Fatores sazonais pesaram no resultado do HSML11: feriado de Carnaval, menor número de dias úteis, concentração de despesas no início do ano e performance mais fraca dos shoppings. Mesmo assim, os rendimentos do período seguem entre R$ 0,70 e R$ 0,75 por cota, compatíveis com a projeção divulgada. Com base no valor de mercado ao fim de março, os rendimentos do HSML11 implicam dividend yield anualizado de 8,8%.
No acumulado de 2026, o fundo apresenta resultado médio de R$ 0,74 por cota e reserva de R$ 0,13 por cota.
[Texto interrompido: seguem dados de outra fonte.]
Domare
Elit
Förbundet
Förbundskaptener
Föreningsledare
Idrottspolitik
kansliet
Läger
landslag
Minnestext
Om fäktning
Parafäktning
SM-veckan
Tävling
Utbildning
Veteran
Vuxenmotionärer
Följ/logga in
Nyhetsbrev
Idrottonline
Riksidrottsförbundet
A liquidez segue elevada, com volume médio diário de R$ 5,3 milhões, superando a média do setor. Em duas sessões, o giro ultrapassou R$ 10 milhões, a maior média em 14 meses, reforçando o interesse do mercado pelo ativo.
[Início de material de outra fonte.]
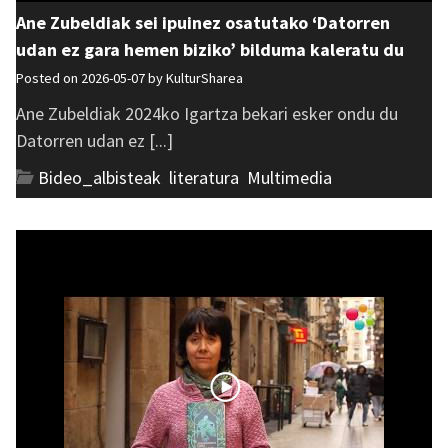
Ane Zubeldiak sei ipuinez osatutako ‘Datorren
udan ez gara hemen biziko’ bilduma kaleratu du
Posted on 2026-05-07 by
KulturSharea
Ane Zubeldiak 2024ko Igartza bekari esker ondu du
Datorren udan ez [...]
Bideo_albisteak
,
literatura
,
Multimedia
Desempenho operacional e NOI do HSML11
O NOI avançou 4% na base anual em fevereiro, para R$ 101,02/m². Seis dos oito shoppings cresceram: Via Verde (+16%), SuperShopping Osasco (+15%), Pátio Cianê (+13%), Granja Vianna (+8%), Paralela (+6%) e Metrô Tucuruvi (+5%). Como contraponto, o Shopping Pátio Maceió caiu 10% em NOI, apesar de alta de 6% na locação, pressionado por inadimplência e menor geração de receitas comerciais.
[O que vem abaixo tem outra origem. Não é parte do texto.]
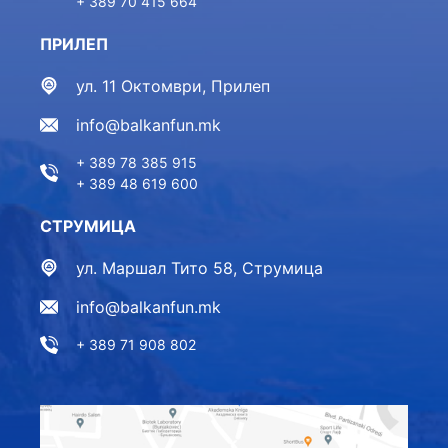
+ 389 70 415 664
ПРИЛЕП
ул. 11 Октомври, Прилеп
info@balkanfun.mk
+ 389 78 385 915
+ 389 48 619 600
СТРУМИЦА
ул. Маршал Тито 58, Струмица
info@balkanfun.mk
+ 389 71 908 802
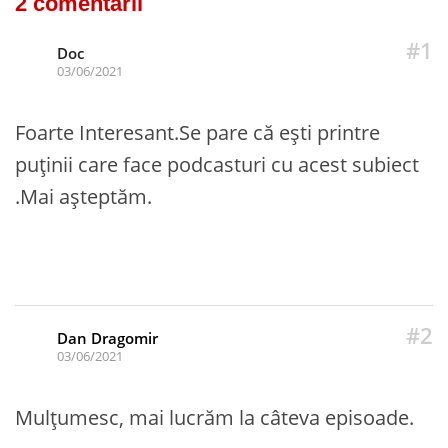
2 comentarii
#1
Doc
03/06/2021
Foarte Interesant.Se pare că ești printre
puținii care face podcasturi cu acest subiect
.Mai așteptăm.
#2
Dan Dragomir
03/06/2021
Mulțumesc, mai lucrăm la câteva episoade.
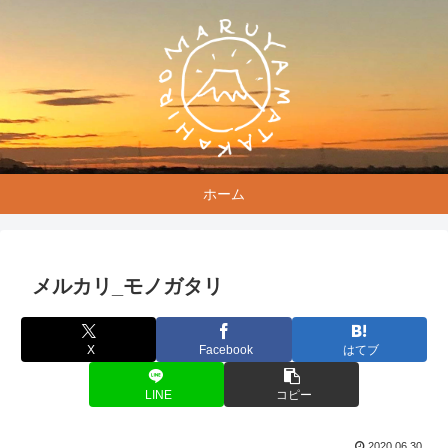
ホーム
メルカリ_モノガタリ
X
Facebook
はてブ
LINE
コピー
2020.06.30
No caso do ativo do fundo HSML11, parte do impacto veio de antecipações de receitas em dezembro de 2025, que reduziram a base de comparação. O Shopping Uberaba recuou 4%, ainda afetado pelo avanço de sua expansão. Esses efeitos explicam parte da diferença entre o lucro de março e o observado em fevereiro.
Mercado, ocupação e valuation
As vendas dos lojistas subiram 2% na comparação anual, para R$ 1.231,12/m². A taxa de ocupação do FII HSML11 permanece sólida em 96,7%, com custo de ocupação de 10%. Considerando a cotação de mercado, o portfólio está avaliado em R$ 12.451/m², sugerindo cap rate de 10,8% com base no orçamento de 2026.
Em síntese, o HSML11 atravessou um mês de maior sazonalidade, mas preservou a distribuição por cota, mostrou resiliência operacional e manteve métricas saudáveis de ocupação e liquidez, sustentando a tese de renda alinhada ao guidance.